Center for Strategic Communication

Alan Gourgue poses for a portrait near his home in Oceanside, California Photo: Dan Krauss/Wired

Updated 6:07 pm.

SAN DIEGO, California — On Jan. 26, 2011, a pair of U.S. Marines put Alan Gourgue in handcuffs and a restraint belt and hauled him across the country to face trial as a deserter. Gourgue was distraught and completely confused; he had been honorably discharged in 2006 and finished his reserve obligation four months earlier.

Gourgue’s ordeal provides a glimpse into a rarely seen, slow-moving, stiflingly bureaucratic world of military desertions, where one administrative mistake can result in a catch-22 that Joseph Heller couldn’t have invented.

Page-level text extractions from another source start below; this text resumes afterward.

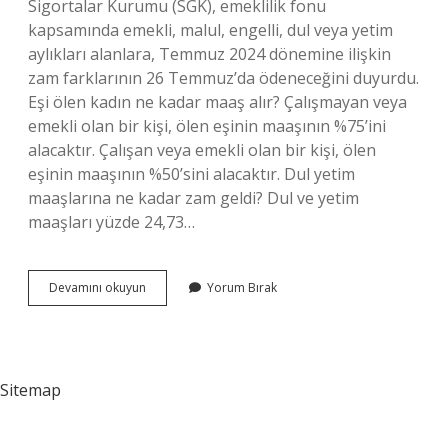
Sigortalar Kurumu (SGK), emeklilik fonu
kapsamında emekli, malul, engelli, dul veya yetim
aylıkları alanlara, Temmuz 2024 dönemine ilişkin
zam farklarının 26 Temmuz’da ödeneceğini duyurdu.
Eşi ölen kadın ne kadar maaş alır? Çalışmayan veya
emekli olan bir kişi, ölen eşinin maaşının %75’ini
alacaktır. Çalışan veya emekli olan bir kişi, ölen
eşinin maaşının %50’sini alacaktır. Dul yetim
maaşlarına ne kadar zam geldi? Dul ve yetim
maaşları yüzde 24,73…
Yüzde
Devamını okuyun
Yorum Bırak
75
Dul
Maaşı
Ne
Kadar
Sitemap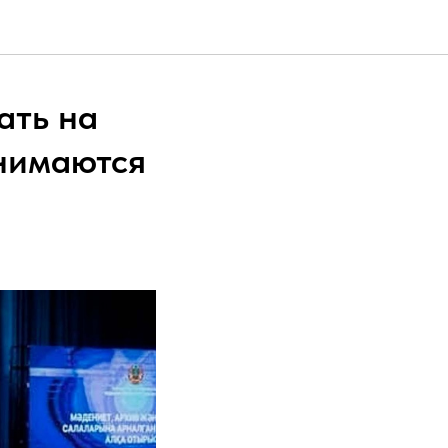
ать на
нимаются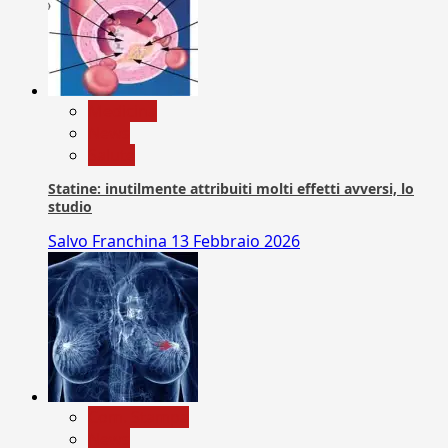
Medicina
News
Salute
Statine: inutilmente attribuiti molti effetti avversi, lo
studio
Salvo Franchina
13 Febbraio 2026
Com. Stampa
News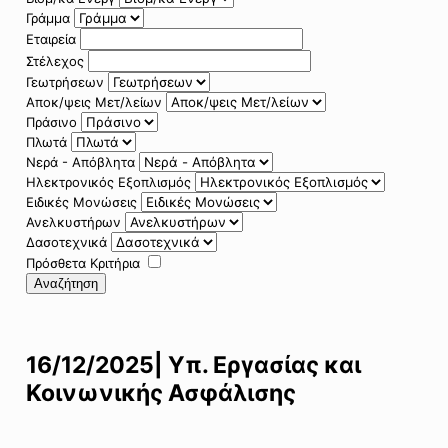
Γράμμα
Εταιρεία
Στέλεχος
Γεωτρήσεων
Αποκ/ψεις Μετ/λείων
Πράσινο
Πλωτά
Νερά - Απόβλητα
Ηλεκτρονικός Εξοπλισμός
Ειδικές Μονώσεις
Ανελκυστήρων
Δασοτεχνικά
Πρόσθετα Κριτήρια
Αναζήτηση
16/12/2025| Υπ. Εργασίας και
Κοινωνικής Ασφάλισης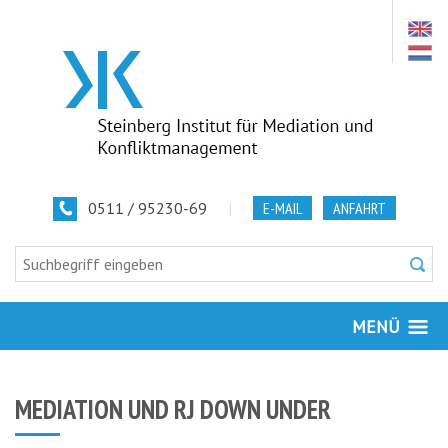
0511 / 95230-69
|
E-MAIL
ANFAHRT
MENÜ
MEDIATION UND RJ DOWN UNDER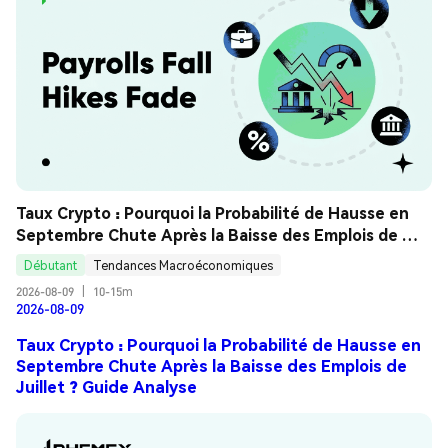
Taux Crypto : Pourquoi la Probabilité de Hausse en 
Septembre Chute Après la Baisse des Emplois de 
Juillet ? Guide Analyse
Débutant
Tendances Macroéconomiques
2026-08-09
|
10-15m
2026-08-09
Taux Crypto : Pourquoi la Probabilité de Hausse en
Septembre Chute Après la Baisse des Emplois de
Juillet ? Guide Analyse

In the military, there are two types of unauthorized absence: Desertion and a lesser charge that is clled Absent without Leave (AWOL) in the Army and Air Force and Unauthorized absence (UA) in the Navy and Marines. The key difference between them is that AWOL/UA is a misdemeanor, while desertion is a felony that assumes the missing soldier abandoned the service with the intent never to return. To employ a school analogy: AWOL/UA is like cutting classes, while desertion is dropping out altogether. If a soldier is gone for more than 30 days, the charge is automatically converted to deserter status, according to Victor Hansen, a professor specializing in military law at New England Law, Boston. It’s like a teacher striking a missing kid from the rolls after a few absent weeks to make room for another student.

Once a soldier is classified as a deserter, the soldier’s name is added to a national crime database. Then the Marines wait.

“Typically, they turn themselves in or they get picked up for something else by local law enforcement,” Marines spokespersons Capt. Gregory Wolf says. “We don’t have thousands of guys looking [for deserters] … People have information that they put out there. They kind of do themselves in or they come to their senses.”

This passive system of deserter capture has been pretty successful for the Marines. According to data provided by Wolf, the Marine Corps has recorded 7,323 desertions since 2005, with the number peaking in 2008 with 1,491 deserters. Over the same period, 7,072 deserters have returned or been caught. As of June 12, the Marines had 584 open desertion cases on the books, some dating back to World War II.

But the system didn’t work out so well for Gourgue, who was neither UA nor a deserter. Yet he languished in custody for more than a month before he was released with an apology for the mistake and a ticket home.